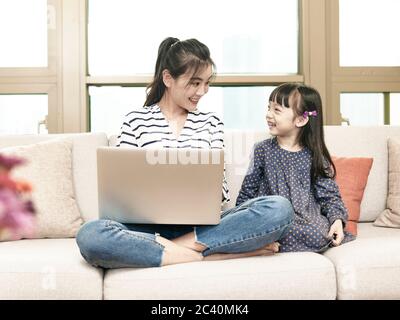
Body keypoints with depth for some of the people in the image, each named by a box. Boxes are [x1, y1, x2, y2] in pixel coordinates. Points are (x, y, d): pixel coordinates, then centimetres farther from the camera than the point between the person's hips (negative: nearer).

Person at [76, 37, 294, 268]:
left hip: (202, 226, 2)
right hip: (151, 227, -2)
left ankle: (172, 248, -22)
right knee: (90, 235, -34)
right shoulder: (136, 121, 7)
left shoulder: (211, 123, 14)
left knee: (280, 208, -24)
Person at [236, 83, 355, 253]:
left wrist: (337, 219, -11)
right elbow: (248, 191, 11)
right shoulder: (262, 150, 7)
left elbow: (329, 195, 6)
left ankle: (270, 245, -15)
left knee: (320, 237, -30)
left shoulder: (314, 156, 6)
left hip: (308, 217, 2)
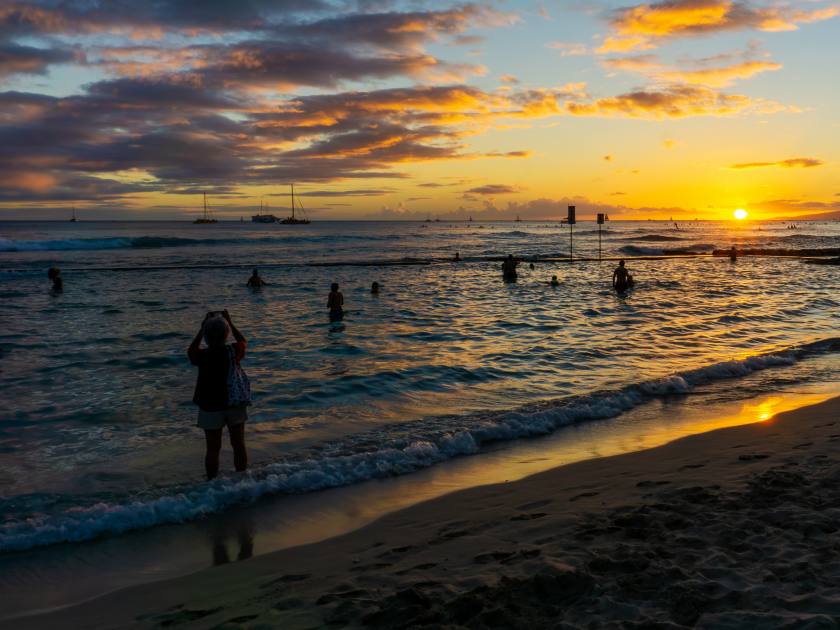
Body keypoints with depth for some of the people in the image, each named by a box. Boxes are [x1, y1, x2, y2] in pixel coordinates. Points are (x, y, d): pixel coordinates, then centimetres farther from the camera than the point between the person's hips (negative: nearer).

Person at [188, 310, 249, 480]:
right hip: (236, 405, 2)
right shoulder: (233, 351, -12)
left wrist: (202, 328, 12)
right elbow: (243, 341, 13)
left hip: (211, 408, -2)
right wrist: (230, 323, 16)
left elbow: (191, 350, 10)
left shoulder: (202, 356, -15)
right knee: (239, 445, 15)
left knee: (213, 449, 7)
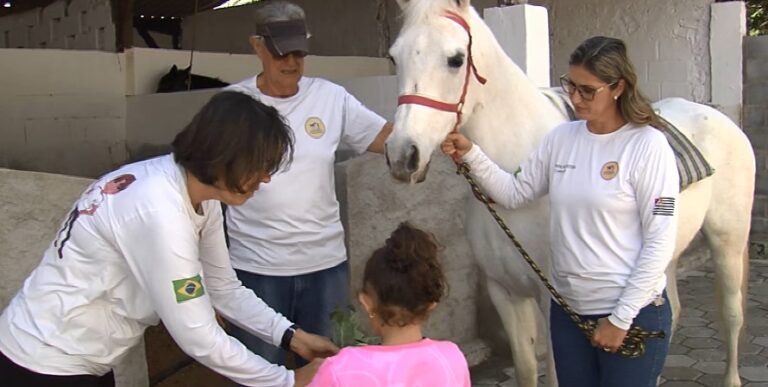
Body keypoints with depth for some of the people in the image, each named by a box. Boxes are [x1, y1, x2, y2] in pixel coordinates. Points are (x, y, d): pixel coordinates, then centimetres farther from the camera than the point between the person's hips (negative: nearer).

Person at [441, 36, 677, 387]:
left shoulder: (647, 145, -13)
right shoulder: (561, 138, 2)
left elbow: (660, 242, -13)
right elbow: (515, 194, 7)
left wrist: (620, 318, -13)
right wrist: (470, 155, -7)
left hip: (634, 313, -5)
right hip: (568, 308, 5)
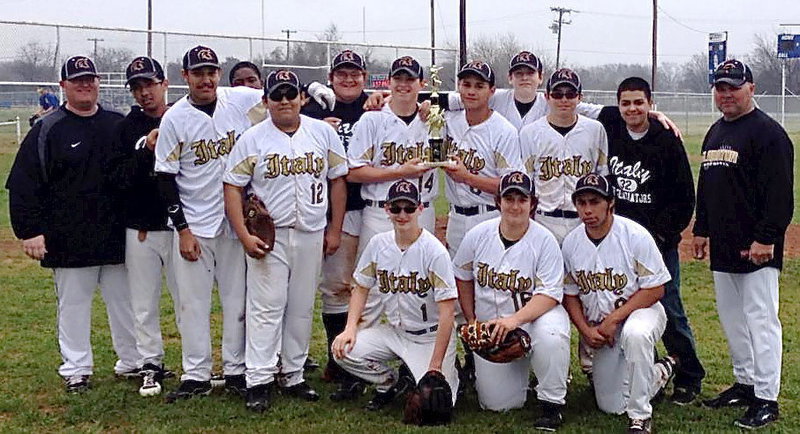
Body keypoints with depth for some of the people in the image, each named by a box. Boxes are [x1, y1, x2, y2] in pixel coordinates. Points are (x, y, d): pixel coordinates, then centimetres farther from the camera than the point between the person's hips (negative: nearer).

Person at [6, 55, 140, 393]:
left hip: (117, 236, 3)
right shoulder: (47, 130, -3)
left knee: (125, 302, 11)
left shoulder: (119, 125, 7)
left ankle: (132, 362, 25)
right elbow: (23, 185, -5)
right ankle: (76, 369, 18)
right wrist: (30, 231, -11)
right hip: (68, 240, -3)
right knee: (72, 304, 6)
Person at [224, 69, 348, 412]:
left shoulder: (323, 133, 6)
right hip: (268, 237, -3)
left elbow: (337, 180, 10)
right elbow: (233, 187, -2)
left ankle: (292, 375, 20)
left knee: (302, 308, 9)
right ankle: (259, 381, -1)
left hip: (312, 236, 3)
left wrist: (334, 230, 5)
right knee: (266, 307, -6)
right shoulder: (252, 139, 0)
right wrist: (244, 236, -11)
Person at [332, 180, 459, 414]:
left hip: (431, 337, -4)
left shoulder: (434, 250, -18)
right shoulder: (378, 244, -2)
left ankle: (448, 372, 16)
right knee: (343, 349, -18)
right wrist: (351, 328, -7)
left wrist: (435, 366, -23)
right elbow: (361, 287, 10)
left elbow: (447, 311, -19)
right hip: (394, 331, 5)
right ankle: (388, 382, 10)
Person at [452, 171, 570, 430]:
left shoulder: (544, 241, -12)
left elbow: (549, 294, -19)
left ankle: (552, 404, -17)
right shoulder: (478, 236, -3)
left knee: (551, 335, -39)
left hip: (535, 315, -2)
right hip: (490, 327, 3)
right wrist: (471, 320, 8)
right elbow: (462, 277, 12)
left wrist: (515, 319, -33)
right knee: (497, 404, -3)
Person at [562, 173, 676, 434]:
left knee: (635, 334, -42)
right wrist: (585, 330, -10)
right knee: (611, 406, 3)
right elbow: (570, 294, 6)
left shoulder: (635, 235, -17)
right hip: (599, 328, 5)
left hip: (641, 311, -4)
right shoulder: (571, 243, -4)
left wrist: (614, 319, -21)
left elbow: (655, 289, -15)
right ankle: (659, 373, 32)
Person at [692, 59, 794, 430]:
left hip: (756, 248, -9)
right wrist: (701, 228, 19)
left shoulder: (768, 132, -11)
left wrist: (766, 238, -21)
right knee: (731, 319, 15)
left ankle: (766, 398, -2)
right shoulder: (715, 133, 16)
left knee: (761, 319, -6)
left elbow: (779, 193, -16)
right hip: (722, 247, 9)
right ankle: (744, 383, 27)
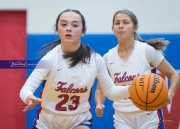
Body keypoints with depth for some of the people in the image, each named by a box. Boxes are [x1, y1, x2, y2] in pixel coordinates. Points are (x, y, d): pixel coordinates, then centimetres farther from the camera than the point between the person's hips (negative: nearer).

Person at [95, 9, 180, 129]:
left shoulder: (147, 50, -10)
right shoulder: (108, 58, -2)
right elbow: (101, 88, 10)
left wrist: (169, 94, -22)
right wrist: (99, 104, -12)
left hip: (147, 117, -2)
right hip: (122, 118, 2)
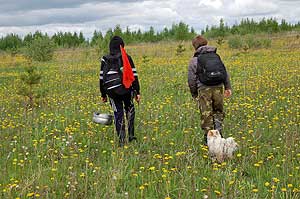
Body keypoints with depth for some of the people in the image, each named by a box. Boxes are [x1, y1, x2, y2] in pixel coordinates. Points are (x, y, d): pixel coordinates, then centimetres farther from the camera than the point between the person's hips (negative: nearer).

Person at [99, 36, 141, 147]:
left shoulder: (105, 60, 2)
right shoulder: (127, 58, -3)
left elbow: (102, 78, 5)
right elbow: (134, 76, -5)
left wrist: (103, 95, 13)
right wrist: (137, 92, 0)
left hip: (112, 92, 1)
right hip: (126, 90, -1)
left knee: (118, 115, 9)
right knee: (129, 109, 24)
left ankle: (121, 140, 4)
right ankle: (131, 135, 17)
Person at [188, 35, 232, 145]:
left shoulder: (194, 60, 3)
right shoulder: (216, 56, 15)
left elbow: (191, 79, 2)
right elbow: (225, 73, 14)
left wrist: (194, 94, 11)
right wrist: (228, 87, 17)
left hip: (204, 89, -3)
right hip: (218, 87, 3)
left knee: (206, 114, 4)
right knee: (218, 110, 17)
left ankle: (208, 137, 8)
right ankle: (218, 129, -4)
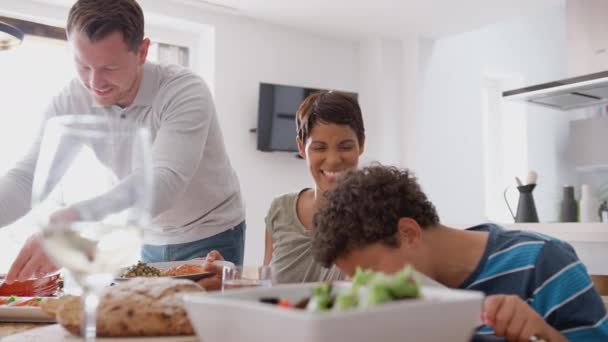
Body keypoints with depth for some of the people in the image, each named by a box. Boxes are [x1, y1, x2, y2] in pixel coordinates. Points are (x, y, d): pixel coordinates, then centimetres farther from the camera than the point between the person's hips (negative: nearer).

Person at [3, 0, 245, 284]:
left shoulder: (185, 92, -27)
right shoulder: (69, 104, -12)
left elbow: (164, 183, -39)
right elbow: (27, 178, -14)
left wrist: (71, 223, -53)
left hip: (211, 238, -4)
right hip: (153, 242, 4)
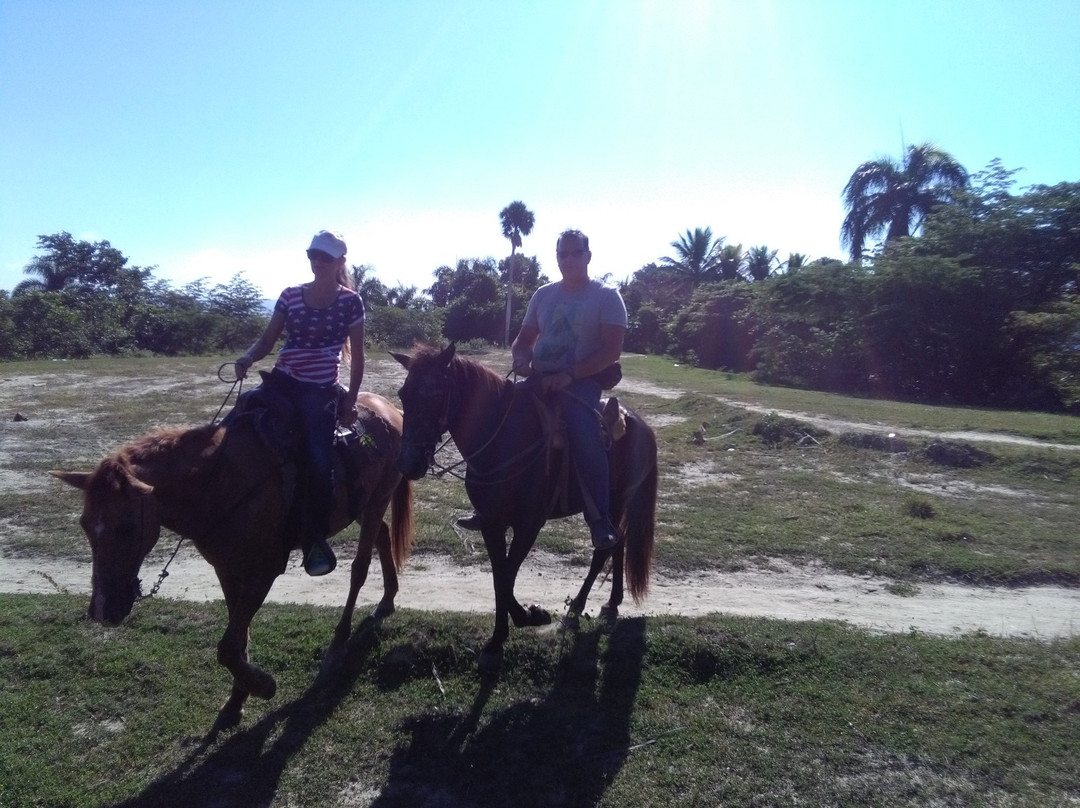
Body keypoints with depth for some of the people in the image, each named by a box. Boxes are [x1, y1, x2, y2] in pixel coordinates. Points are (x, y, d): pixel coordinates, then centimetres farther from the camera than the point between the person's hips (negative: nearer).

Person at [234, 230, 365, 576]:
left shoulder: (350, 301, -1)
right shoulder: (290, 295, 7)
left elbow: (357, 357, 1)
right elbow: (267, 340, 7)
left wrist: (350, 400, -3)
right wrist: (247, 358, -14)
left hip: (321, 390, -4)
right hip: (282, 381, 4)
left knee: (318, 459, -19)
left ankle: (317, 539, -2)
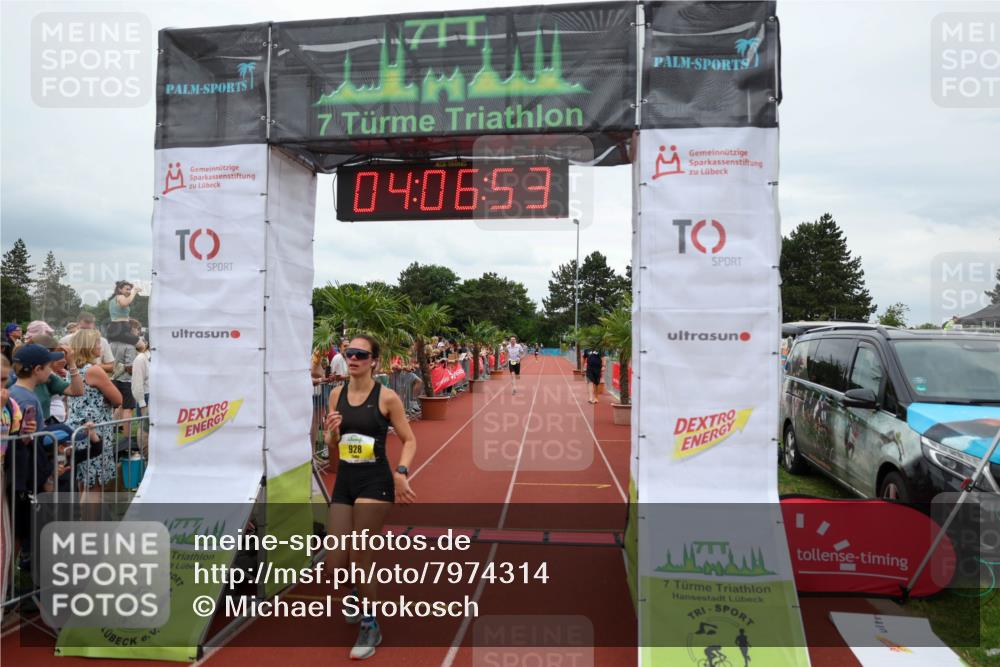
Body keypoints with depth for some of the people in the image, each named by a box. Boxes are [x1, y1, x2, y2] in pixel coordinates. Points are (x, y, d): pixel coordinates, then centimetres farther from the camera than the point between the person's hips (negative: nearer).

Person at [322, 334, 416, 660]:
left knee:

□ □ □ □

§ **ASSIGNED TASK**: Copy every entry above word for word, omitting the pictures.

§ **EXPECTED OUTPUT**:
Body keypoints with depth for some of the people in the image, each named by a box. Boxes are [x1, y1, x2, y2] in pixel coordinates. Points are (x, y, d): pixel coordinates, then centimetres farther from the camera than the point between the person's hips (negative: nearer).

Person at [76, 37, 294, 268]:
left hip: (202, 226, 2)
right hip: (151, 227, -2)
left ankle: (172, 248, -22)
right knee: (90, 235, -34)
right shoulder: (136, 121, 7)
left shoulder: (211, 123, 14)
left knee: (280, 208, -24)
Person at [236, 83, 355, 253]:
left wrist: (337, 219, -11)
right elbow: (248, 191, 11)
right shoulder: (262, 150, 7)
left elbow: (329, 195, 6)
left ankle: (270, 245, -15)
left knee: (320, 237, -30)
left shoulder: (314, 156, 6)
left hip: (308, 217, 2)
Body keypoints with depth for some of the people in the image, each named by a box. Boxes are [x1, y1, x2, y2] in pixel coordinates. Points are (x, y, d): pixel coordinates, then centimetres farther from the camera than the point between the person's hips (negative: nearer).

Person at [188, 310, 249, 480]:
right hip: (236, 405, 2)
right shoulder: (233, 351, -12)
left wrist: (202, 328, 12)
right elbow: (243, 341, 13)
left hip: (211, 408, -2)
right wrist: (230, 323, 16)
left elbow: (191, 350, 10)
left shoulder: (202, 356, -15)
right knee: (239, 445, 15)
left knee: (213, 449, 7)
Body keypoints with depth for some of the people in the image, each named by a box. Boxes are [x1, y1, x2, y2] in pixel coordinates. Points are (x, y, d): pixel coordinates, then centimetres farther from the camera than the point between the person's hips (negative: nearer).

Person at [441, 36, 677, 387]:
left shoulder: (647, 145, -13)
right shoulder: (561, 138, 2)
left elbow: (660, 242, -13)
right elbow: (515, 194, 7)
left wrist: (620, 318, -13)
right wrist: (470, 155, -7)
left hip: (634, 313, -5)
right hip: (568, 308, 5)
Body keypoints with depth for some of the people in the image, each named by a box. Boxes are [x1, y1, x2, y2] in pixel coordinates. Points are (x, y, d): pixel coordinates, then centimetres farther from the camera than the point between the person's hips (negative: nearer).

Person at [6, 55, 140, 393]:
left hip: (117, 236, 3)
right shoulder: (47, 130, -3)
left knee: (125, 302, 11)
left shoulder: (119, 125, 7)
left ankle: (132, 362, 25)
right elbow: (23, 185, -5)
right ankle: (76, 369, 18)
right wrist: (30, 231, -11)
right hip: (68, 240, -3)
right knee: (72, 304, 6)
Person at [224, 69, 348, 412]:
left shoulder: (323, 133, 6)
right hip: (268, 237, -3)
left elbow: (337, 180, 10)
right elbow: (233, 187, -2)
left ankle: (292, 375, 20)
left knee: (302, 308, 9)
right ankle: (259, 381, -1)
left hip: (312, 236, 3)
left wrist: (334, 230, 5)
right knee: (266, 307, -6)
right shoulder: (252, 139, 0)
right wrist: (244, 236, -11)
Person at [332, 180, 459, 414]:
left hip: (431, 337, -4)
left shoulder: (434, 250, -18)
right shoulder: (378, 244, -2)
left ankle: (448, 372, 16)
right knee: (343, 349, -18)
right wrist: (351, 328, -7)
left wrist: (435, 366, -23)
right elbow: (361, 287, 10)
left elbow: (447, 311, -19)
right hip: (394, 331, 5)
right ankle: (388, 382, 10)
Person at [452, 171, 570, 430]:
left shoulder: (544, 241, -12)
left elbow: (549, 294, -19)
left ankle: (552, 404, -17)
right shoulder: (478, 236, -3)
left knee: (551, 335, -39)
left hip: (535, 315, -2)
right hip: (490, 327, 3)
right wrist: (471, 320, 8)
right elbow: (462, 277, 12)
left wrist: (515, 319, -33)
right knee: (497, 404, -3)
Person at [562, 173, 676, 434]:
left knee: (635, 334, -42)
right wrist: (585, 330, -10)
right knee: (611, 406, 3)
right elbow: (570, 294, 6)
left shoulder: (635, 235, -17)
right hip: (599, 328, 5)
left hip: (641, 311, -4)
right shoulder: (571, 243, -4)
left wrist: (614, 319, -21)
left elbow: (655, 289, -15)
right ankle: (659, 373, 32)
Person at [692, 59, 794, 430]:
left hip: (756, 248, -9)
right wrist: (701, 228, 19)
left shoulder: (768, 132, -11)
left wrist: (766, 238, -21)
right knee: (731, 319, 15)
left ankle: (766, 398, -2)
right shoulder: (715, 133, 16)
left knee: (761, 319, -6)
left elbow: (779, 193, -16)
right hip: (722, 247, 9)
right ankle: (744, 383, 27)
Body keypoints with depth for some of the people in the image, each named by a box. Boxes are [x1, y1, x2, y2] in pixel coordinates. Points are (x, y, d): pixel coordinates, then centimetres farther from the camera than the point between the person's hips (negative: nearer).

Person at [95, 9, 180, 129]:
left shoulder: (147, 50, -10)
right shoulder: (108, 58, -2)
right elbow: (101, 88, 10)
left wrist: (169, 94, -22)
right wrist: (99, 104, -12)
left hip: (147, 117, -2)
right hip: (122, 118, 2)
Body keypoints with depth for some of the people in the image, each named by a box. Boxes are [x1, y1, x2, y2] in pixel coordinates. Points are (x, y, d): pixel coordinates, then centimetres farther from the camera than the point between the person's hips (negative: nearer).

Person at [99, 36, 141, 147]:
left shoulder: (105, 60, 2)
right shoulder: (127, 58, -3)
left elbow: (102, 78, 5)
right elbow: (134, 76, -5)
left wrist: (103, 95, 13)
right wrist: (137, 92, 0)
left hip: (112, 92, 1)
right hip: (126, 90, -1)
left knee: (118, 115, 9)
right knee: (129, 109, 24)
left ankle: (121, 140, 4)
right ankle: (131, 135, 17)
Person at [188, 35, 232, 145]:
left shoulder: (194, 60, 3)
right shoulder: (216, 56, 15)
left elbow: (191, 79, 2)
right elbow: (225, 73, 14)
left wrist: (194, 94, 11)
right wrist: (228, 87, 17)
left hip: (204, 89, -3)
right hip: (218, 87, 3)
left knee: (206, 114, 4)
right knee: (218, 110, 17)
left ankle: (208, 137, 8)
right ankle: (218, 129, -4)
Body keypoints with depth for some of the people in the image, each named by a box. Boxes are [x1, y1, x2, y2] in pixel coordinates. Points are (x, y, d): pixel coordinates, then centimetres farther from the camera than the point between the person's hips (negative: nearer).

Person at [3, 0, 245, 284]:
left shoulder: (185, 92, -27)
right shoulder: (69, 104, -12)
left elbow: (164, 183, -39)
right elbow: (27, 178, -14)
left wrist: (71, 223, -53)
left hip: (211, 238, -4)
right hip: (153, 242, 4)
Body keypoints with depth for some of the people in the image, each named by a box. Boxes are [x1, y1, x2, y2] in pixel coordinates. Points are (x, y, d): pixel coordinates, then centimetres farther from the camera than the point between the person's hips (negative: nearer).

Person at [234, 230, 365, 576]:
left shoulder: (350, 301, -1)
right shoulder: (290, 295, 7)
left elbow: (357, 357, 1)
right elbow: (267, 340, 7)
left wrist: (350, 400, -3)
right wrist: (247, 358, -14)
left hip: (321, 390, -4)
right hip: (282, 381, 4)
left knee: (318, 459, -19)
left ankle: (317, 539, -2)
Body keypoints with depth for some of the people in the image, each named by a box. Boxes are [x1, y1, x2, y2] in pixel coordinates. Points are (x, y, d): pixel coordinates, then centimetres farther from the camera than the point between the person's hips (negative: nearer).

Person at [322, 334, 416, 660]:
left knee:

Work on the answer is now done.